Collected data

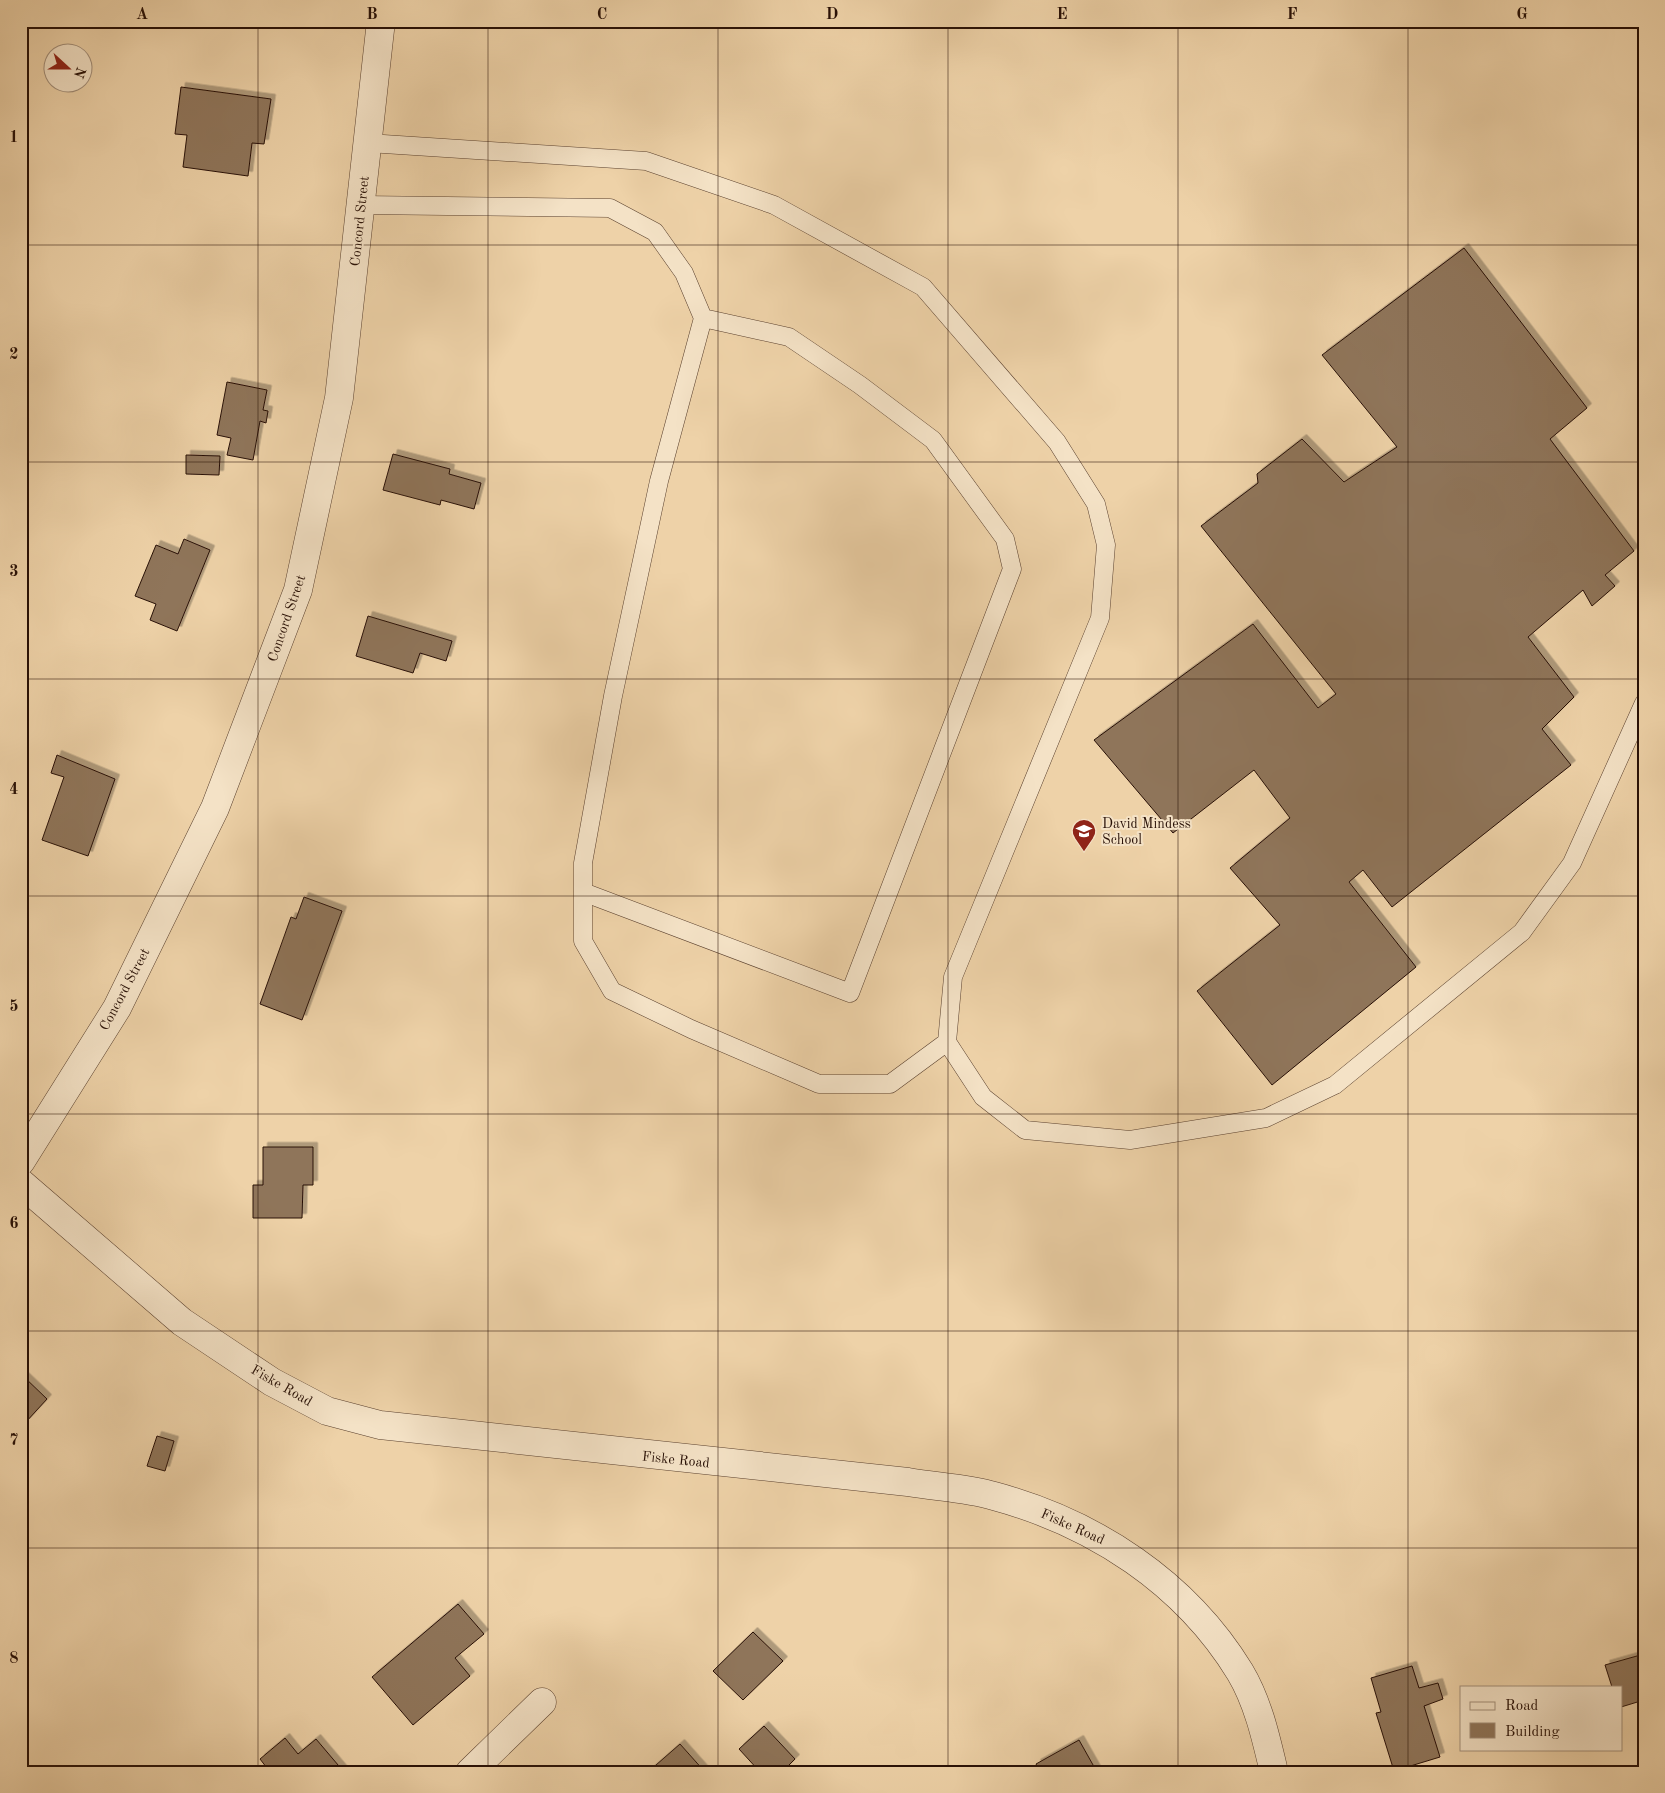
<svg xmlns="http://www.w3.org/2000/svg" width="1665" height="1793" font-family="'Old Standard TT',serif">
<defs>
<filter id="shadow"><feDropShadow dx="4.5" dy="-4.5" stdDeviation="0" flood-color="#0004"/></filter>
</defs>
<rect width="100%" height="100%" fill="#eed2a8"/>
<filter id="stains"><feTurbulence type="fractalNoise" baseFrequency=".004" numOctaves="4"/><feColorMatrix values="0 0 0 0 .2 0 0 0 0 .09 0 0 0 0 .02 0 0 0 .5 -.17"/></filter>
<radialGradient id="worn" r=".72"><stop offset=".6" stop-color="#630" stop-opacity="0"/><stop offset="1" stop-color="#630" stop-opacity=".3"/></radialGradient>
<!-- building -->
<path fill="#8f755a" stroke="#281006" filter="url(#shadow)" d="M181 87 271 99 264 144 252 143 248 176 183 167 187 135 175 134Z
M1464 248 1587 408 1550 439 1634 551 1605 575 1615 586 1592 606 1583 590 1528 637 1574 697 1542 729 1571 765 1392 907 1363 870 1349 882 1416 967 1272 1085 1197 991 1280 925 1230 868 1290 818 1254 770 1173 833 1094 740 1253 624 1318 708 1336 694 1201 526 1258 483 1257 474 1302 439 1344 482 1397 447 1322 355Z
M227 382 267 390 263 410 268 411 266 423 260 421 253 460 227 455 231 438 217 435Z
M393 454 450 469 449 474 481 483 474 509 441 500 440 505 383 490Z
M186 455 220 456 219 475 186 474Z
M184 539 210 550 177 631 150 620 156 604 135 596 156 545 178 554Z
M368 616 452 641 446 661 420 653 413 673 356 656Z
M57 755 115 779 88 856 42 840 64 777 51 773Z
M304 897 342 911 302 1020 260 1004 291 917 296 919Z
M263 1147H313V1185H303L302 1218H253V1185H263Z
M21 1374 47 1399 25 1423 21 1419Z
M157 1436 174 1441 165 1471 147 1466Z
M458 1604 484 1634 455 1658 470 1676 413 1725 372 1677Z
M753 1632 783 1661 743 1700 713 1671Z
M1644 1654V1700L1621 1707V1687H1612L1605 1665Z
M1412 1666 1419 1688 1438 1683 1443 1699 1424 1706 1440 1757 1394 1771 1376 1713 1381 1712 1371 1678Z
M764 1726 795 1759 782 1772H760L739 1749Z
M285 1738 298 1754 316 1739 344 1772H270L260 1759Z
M1079 1740 1097 1772H1040L1036 1764Z
M680 1744 705 1772H648Z"/>
<g fill="none" stroke-linecap="round" stroke-linejoin="round">
<!-- lane casing -->
<g stroke="#5a402e" stroke-width="19">
<path id="lane" d="M368 143 646 161 774 205 923 287 1057 442 1096 504 1106 545 1100 618 953 977 947 1042 983 1097 1025 1130 1130 1140 1266 1118 1335 1085 1522 932 1572 863 1644 703
M361 205 610 208 655 232 684 273 703 318 659 481 613 696 583 863V941L612 991 691 1029 819 1084H890L947 1042
M583 892 850 993 1012 569 1005 539 933 440 860 385 789 337 703 318"/>
</g>
<!-- street casing -->
<g stroke="#5a402e" stroke-width="29">
<path id="street" d="M21 1161 117 1008 215 808 298 590 339 398 381 21
M21 1183 182 1322 272 1382 327 1411 380 1425 908 1482C936 1487 966 1488 994 1496 1094 1523 1185 1582 1240 1672 1258 1702 1266 1738 1274 1772
M470 1772 542 1702"/>
</g>
<!-- lane -->
<use href="#lane" stroke="#f4e2c6" stroke-width="18"/>
<!-- street -->
<use href="#street" stroke="#f4e2c6" stroke-width="28"/>
</g>
<!-- grid -->
<path fill="none" stroke="#281006" stroke-width="1" stroke-opacity="0.55" d="M258 21V1772M488 21V1772M718 21V1772M948 21V1772M1178 21V1772M1408 21V1772M21 245H1644M21 462H1644M21 679H1644M21 896H1644M21 1114H1644M21 1331H1644M21 1548H1644"/>
<!-- icons -->
<defs>
<g id="school-pin" transform="scale(1.25)"><path d="M0 17L-7.5 6A9.5 9.5 0 1 1 7.5 6Z" fill="#8f2418" stroke="#f4e2c6"/><path d="M0-5L7-2L0 1L-7-2ZM-4 1L0 2.5L4 1V4Q0 6-4 4Z" fill="#fff"/></g>
</defs>
<g fill-rule="evenodd">
<use href="#school-pin" x="1084" y="831"/>
</g>
<g text-anchor="middle" stroke-width="4" stroke-linejoin="round" paint-order="stroke">
<!-- street labels -->
<g font-size="14" fill="#281006" stroke="#f4e2c6">
<text transform="translate(359 221) rotate(-84)" y="5">Concord Street</text>
<text transform="translate(286 618) rotate(-71)" y="5">Concord Street</text>
<text transform="translate(124 989) rotate(-62)" y="5">Concord Street</text>
<text transform="translate(282 1385) rotate(30)" y="5">Fiske Road</text>
<text transform="translate(676 1459) rotate(6)" y="5">Fiske Road</text>
<text transform="translate(1073 1526) rotate(24)" y="5">Fiske Road</text>
</g>
<!-- poi labels -->
<g font-size="14" fill="#281006" stroke="#f4e2c6" text-anchor="start">
<text x="1102" y="828">David Mindess<tspan x="1102" dy="16">School</tspan></text>
</g>
</g>
<!-- margin -->
<rect width="1665" height="1793" fill="none" stroke="#eed2a8" stroke-width="55"/>
<!-- legend -->
<rect x="1460" y="1686" width="162" height="65" fill="#f4e2c6" stroke="#a28e79"/>
<rect x="1470" y="1702" width="25" height="8" fill="#f4e2c6" stroke="#a28e79"/>
<text x="1505" y="1710" font-size="15" fill="#281006">Road</text>
<rect x="1470" y="1723" width="25" height="15" fill="#8f755a" stroke="#a28e79"/>
<text x="1505" y="1736" font-size="15" fill="#281006">Building</text>
<!-- north arrow -->
<g transform="translate(68 68) rotate(111)"><circle r="24" fill="#f4e2c6" stroke="#a28e79"/>
<path d="M0-4L9 19L0 12L-9 19Z" fill="#8f2418"/>
<text y="-8" font-size="14" font-weight="bold" text-anchor="middle" fill="#281006">N</text>
</g>
<rect x="28" y="28" width="1610" height="1738" fill="none" stroke="#281006" stroke-width="2"/>
<g font-size="16" text-anchor="middle" font-weight="bold" fill="#281006">
<text x="142" y="19">A</text>
<text x="372" y="19">B</text>
<text x="602" y="19">C</text>
<text x="832" y="19">D</text>
<text x="1062" y="19">E</text>
<text x="1292" y="19">F</text>
<text x="1522" y="19">G</text>
<text x="14" y="142">1</text>
<text x="14" y="359">2</text>
<text x="14" y="576">3</text>
<text x="14" y="794">4</text>
<text x="14" y="1011">5</text>
<text x="14" y="1228">6</text>
<text x="14" y="1445">7</text>
<text x="14" y="1663">8</text>
</g>
<rect width="100%" height="100%" filter="url(#stains)"/>
<rect width="100%" height="100%" fill="url(#worn)"/>
</svg>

Work to complete
Out of the data above, transcribe exactly and only the lines starting with the line that has "135 175 134Z" and going on through the line that has "M1079 1740 1097 1772H1040L1036 1764Z", both included.

Solution
<path fill="#8f755a" stroke="#281006" filter="url(#shadow)" d="M181 87 271 99 264 144 252 143 248 176 183 167 187 135 175 134Z
M1464 248 1587 408 1550 439 1634 551 1605 575 1615 586 1592 606 1583 590 1528 637 1574 697 1542 729 1571 765 1392 907 1363 870 1349 882 1416 967 1272 1085 1197 991 1280 925 1230 868 1290 818 1254 770 1173 833 1094 740 1253 624 1318 708 1336 694 1201 526 1258 483 1257 474 1302 439 1344 482 1397 447 1322 355Z
M227 382 267 390 263 410 268 411 266 423 260 421 253 460 227 455 231 438 217 435Z
M393 454 450 469 449 474 481 483 474 509 441 500 440 505 383 490Z
M186 455 220 456 219 475 186 474Z
M184 539 210 550 177 631 150 620 156 604 135 596 156 545 178 554Z
M368 616 452 641 446 661 420 653 413 673 356 656Z
M57 755 115 779 88 856 42 840 64 777 51 773Z
M304 897 342 911 302 1020 260 1004 291 917 296 919Z
M263 1147H313V1185H303L302 1218H253V1185H263Z
M21 1374 47 1399 25 1423 21 1419Z
M157 1436 174 1441 165 1471 147 1466Z
M458 1604 484 1634 455 1658 470 1676 413 1725 372 1677Z
M753 1632 783 1661 743 1700 713 1671Z
M1644 1654V1700L1621 1707V1687H1612L1605 1665Z
M1412 1666 1419 1688 1438 1683 1443 1699 1424 1706 1440 1757 1394 1771 1376 1713 1381 1712 1371 1678Z
M764 1726 795 1759 782 1772H760L739 1749Z
M285 1738 298 1754 316 1739 344 1772H270L260 1759Z
M1079 1740 1097 1772H1040L1036 1764Z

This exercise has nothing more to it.